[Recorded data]
######
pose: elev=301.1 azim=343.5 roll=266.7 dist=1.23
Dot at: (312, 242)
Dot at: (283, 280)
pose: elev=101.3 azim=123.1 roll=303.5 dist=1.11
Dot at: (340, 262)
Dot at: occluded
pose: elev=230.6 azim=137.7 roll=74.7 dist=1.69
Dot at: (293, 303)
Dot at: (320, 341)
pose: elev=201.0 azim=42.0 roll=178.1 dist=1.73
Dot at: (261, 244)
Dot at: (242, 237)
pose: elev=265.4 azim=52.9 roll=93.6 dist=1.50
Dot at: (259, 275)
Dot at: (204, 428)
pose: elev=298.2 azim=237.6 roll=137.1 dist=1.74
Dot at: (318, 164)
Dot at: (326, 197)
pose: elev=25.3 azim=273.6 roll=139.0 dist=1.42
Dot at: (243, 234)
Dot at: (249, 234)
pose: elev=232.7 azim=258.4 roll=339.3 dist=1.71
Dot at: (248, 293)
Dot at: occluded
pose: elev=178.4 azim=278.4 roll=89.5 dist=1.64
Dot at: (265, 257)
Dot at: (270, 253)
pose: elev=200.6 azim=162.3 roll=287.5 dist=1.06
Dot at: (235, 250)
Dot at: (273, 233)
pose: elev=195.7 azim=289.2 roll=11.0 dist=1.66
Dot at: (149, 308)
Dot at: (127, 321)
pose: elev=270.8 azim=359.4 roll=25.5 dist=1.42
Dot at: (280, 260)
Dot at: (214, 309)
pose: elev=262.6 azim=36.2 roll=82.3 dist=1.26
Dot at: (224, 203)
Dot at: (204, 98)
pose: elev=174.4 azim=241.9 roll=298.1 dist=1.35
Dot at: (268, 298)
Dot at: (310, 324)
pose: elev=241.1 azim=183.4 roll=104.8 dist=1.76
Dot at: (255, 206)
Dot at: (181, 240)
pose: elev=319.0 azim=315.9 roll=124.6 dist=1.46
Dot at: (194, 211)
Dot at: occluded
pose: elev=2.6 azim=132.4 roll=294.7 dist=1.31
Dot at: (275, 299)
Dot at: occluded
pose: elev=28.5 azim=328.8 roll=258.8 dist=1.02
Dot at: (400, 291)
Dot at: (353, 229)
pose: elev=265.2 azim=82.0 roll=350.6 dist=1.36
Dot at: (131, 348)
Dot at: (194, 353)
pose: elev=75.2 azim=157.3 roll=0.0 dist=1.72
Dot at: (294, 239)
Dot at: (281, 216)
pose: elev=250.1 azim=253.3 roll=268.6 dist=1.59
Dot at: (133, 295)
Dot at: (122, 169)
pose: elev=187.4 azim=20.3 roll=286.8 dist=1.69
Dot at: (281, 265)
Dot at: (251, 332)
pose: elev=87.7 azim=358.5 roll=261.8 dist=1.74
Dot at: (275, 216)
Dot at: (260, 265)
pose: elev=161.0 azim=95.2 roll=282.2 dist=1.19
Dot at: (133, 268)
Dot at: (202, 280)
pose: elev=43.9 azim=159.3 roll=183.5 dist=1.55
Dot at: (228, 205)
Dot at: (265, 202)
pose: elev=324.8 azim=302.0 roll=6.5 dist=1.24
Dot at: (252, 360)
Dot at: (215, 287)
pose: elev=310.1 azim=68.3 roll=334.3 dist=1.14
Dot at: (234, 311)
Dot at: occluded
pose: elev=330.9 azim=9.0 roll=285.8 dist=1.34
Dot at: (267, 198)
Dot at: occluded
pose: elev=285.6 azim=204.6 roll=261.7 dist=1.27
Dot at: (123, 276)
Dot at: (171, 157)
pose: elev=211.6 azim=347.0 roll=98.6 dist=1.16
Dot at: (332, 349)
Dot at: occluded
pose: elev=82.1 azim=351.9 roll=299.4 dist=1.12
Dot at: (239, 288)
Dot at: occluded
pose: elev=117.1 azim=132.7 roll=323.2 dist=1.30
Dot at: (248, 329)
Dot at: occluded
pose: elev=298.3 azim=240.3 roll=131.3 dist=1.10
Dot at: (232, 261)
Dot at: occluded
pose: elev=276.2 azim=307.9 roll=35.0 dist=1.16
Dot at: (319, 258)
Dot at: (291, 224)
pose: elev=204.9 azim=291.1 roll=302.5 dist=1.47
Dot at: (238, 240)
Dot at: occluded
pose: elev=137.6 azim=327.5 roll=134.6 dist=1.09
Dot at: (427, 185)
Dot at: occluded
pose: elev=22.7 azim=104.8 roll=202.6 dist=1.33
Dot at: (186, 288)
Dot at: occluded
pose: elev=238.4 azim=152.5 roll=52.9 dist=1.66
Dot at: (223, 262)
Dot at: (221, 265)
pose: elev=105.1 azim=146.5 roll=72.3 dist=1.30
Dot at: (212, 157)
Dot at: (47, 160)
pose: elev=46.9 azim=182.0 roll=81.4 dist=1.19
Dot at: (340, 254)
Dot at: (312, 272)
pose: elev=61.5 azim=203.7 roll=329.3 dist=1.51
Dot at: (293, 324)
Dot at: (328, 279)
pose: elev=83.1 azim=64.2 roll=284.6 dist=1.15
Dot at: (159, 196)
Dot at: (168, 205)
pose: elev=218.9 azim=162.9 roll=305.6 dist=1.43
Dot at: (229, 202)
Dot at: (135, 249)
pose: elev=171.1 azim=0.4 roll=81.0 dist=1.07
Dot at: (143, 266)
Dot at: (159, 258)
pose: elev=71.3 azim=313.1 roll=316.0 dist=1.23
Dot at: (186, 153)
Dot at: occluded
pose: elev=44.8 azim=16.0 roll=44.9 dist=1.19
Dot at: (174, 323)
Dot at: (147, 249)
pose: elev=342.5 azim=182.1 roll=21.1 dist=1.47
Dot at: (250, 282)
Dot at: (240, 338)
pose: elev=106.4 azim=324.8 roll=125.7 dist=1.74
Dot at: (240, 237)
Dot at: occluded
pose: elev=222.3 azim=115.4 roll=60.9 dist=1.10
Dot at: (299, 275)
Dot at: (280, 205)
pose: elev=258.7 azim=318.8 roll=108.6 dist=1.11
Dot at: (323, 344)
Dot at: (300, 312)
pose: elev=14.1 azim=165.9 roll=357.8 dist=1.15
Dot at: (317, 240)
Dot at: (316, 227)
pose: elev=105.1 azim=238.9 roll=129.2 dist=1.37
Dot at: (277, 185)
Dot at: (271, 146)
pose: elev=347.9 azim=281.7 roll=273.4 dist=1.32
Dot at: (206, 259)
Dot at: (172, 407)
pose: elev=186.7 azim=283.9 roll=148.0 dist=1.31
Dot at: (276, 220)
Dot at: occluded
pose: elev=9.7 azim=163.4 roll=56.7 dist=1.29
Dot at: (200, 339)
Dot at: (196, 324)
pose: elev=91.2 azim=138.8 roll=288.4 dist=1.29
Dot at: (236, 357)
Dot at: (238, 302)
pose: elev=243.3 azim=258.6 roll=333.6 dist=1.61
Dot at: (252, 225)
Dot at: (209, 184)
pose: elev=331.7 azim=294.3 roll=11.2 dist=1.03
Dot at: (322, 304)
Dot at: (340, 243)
######
• [TASK BRIEF]:
Print the entries from the line containing "pose: elev=262.6 azim=36.2" up to and including the line containing "Dot at: (47, 160)", reproducing each line without any change.

• [IN RESPONSE]:
pose: elev=262.6 azim=36.2 roll=82.3 dist=1.26
Dot at: (224, 203)
Dot at: (204, 98)
pose: elev=174.4 azim=241.9 roll=298.1 dist=1.35
Dot at: (268, 298)
Dot at: (310, 324)
pose: elev=241.1 azim=183.4 roll=104.8 dist=1.76
Dot at: (255, 206)
Dot at: (181, 240)
pose: elev=319.0 azim=315.9 roll=124.6 dist=1.46
Dot at: (194, 211)
Dot at: occluded
pose: elev=2.6 azim=132.4 roll=294.7 dist=1.31
Dot at: (275, 299)
Dot at: occluded
pose: elev=28.5 azim=328.8 roll=258.8 dist=1.02
Dot at: (400, 291)
Dot at: (353, 229)
pose: elev=265.2 azim=82.0 roll=350.6 dist=1.36
Dot at: (131, 348)
Dot at: (194, 353)
pose: elev=75.2 azim=157.3 roll=0.0 dist=1.72
Dot at: (294, 239)
Dot at: (281, 216)
pose: elev=250.1 azim=253.3 roll=268.6 dist=1.59
Dot at: (133, 295)
Dot at: (122, 169)
pose: elev=187.4 azim=20.3 roll=286.8 dist=1.69
Dot at: (281, 265)
Dot at: (251, 332)
pose: elev=87.7 azim=358.5 roll=261.8 dist=1.74
Dot at: (275, 216)
Dot at: (260, 265)
pose: elev=161.0 azim=95.2 roll=282.2 dist=1.19
Dot at: (133, 268)
Dot at: (202, 280)
pose: elev=43.9 azim=159.3 roll=183.5 dist=1.55
Dot at: (228, 205)
Dot at: (265, 202)
pose: elev=324.8 azim=302.0 roll=6.5 dist=1.24
Dot at: (252, 360)
Dot at: (215, 287)
pose: elev=310.1 azim=68.3 roll=334.3 dist=1.14
Dot at: (234, 311)
Dot at: occluded
pose: elev=330.9 azim=9.0 roll=285.8 dist=1.34
Dot at: (267, 198)
Dot at: occluded
pose: elev=285.6 azim=204.6 roll=261.7 dist=1.27
Dot at: (123, 276)
Dot at: (171, 157)
pose: elev=211.6 azim=347.0 roll=98.6 dist=1.16
Dot at: (332, 349)
Dot at: occluded
pose: elev=82.1 azim=351.9 roll=299.4 dist=1.12
Dot at: (239, 288)
Dot at: occluded
pose: elev=117.1 azim=132.7 roll=323.2 dist=1.30
Dot at: (248, 329)
Dot at: occluded
pose: elev=298.3 azim=240.3 roll=131.3 dist=1.10
Dot at: (232, 261)
Dot at: occluded
pose: elev=276.2 azim=307.9 roll=35.0 dist=1.16
Dot at: (319, 258)
Dot at: (291, 224)
pose: elev=204.9 azim=291.1 roll=302.5 dist=1.47
Dot at: (238, 240)
Dot at: occluded
pose: elev=137.6 azim=327.5 roll=134.6 dist=1.09
Dot at: (427, 185)
Dot at: occluded
pose: elev=22.7 azim=104.8 roll=202.6 dist=1.33
Dot at: (186, 288)
Dot at: occluded
pose: elev=238.4 azim=152.5 roll=52.9 dist=1.66
Dot at: (223, 262)
Dot at: (221, 265)
pose: elev=105.1 azim=146.5 roll=72.3 dist=1.30
Dot at: (212, 157)
Dot at: (47, 160)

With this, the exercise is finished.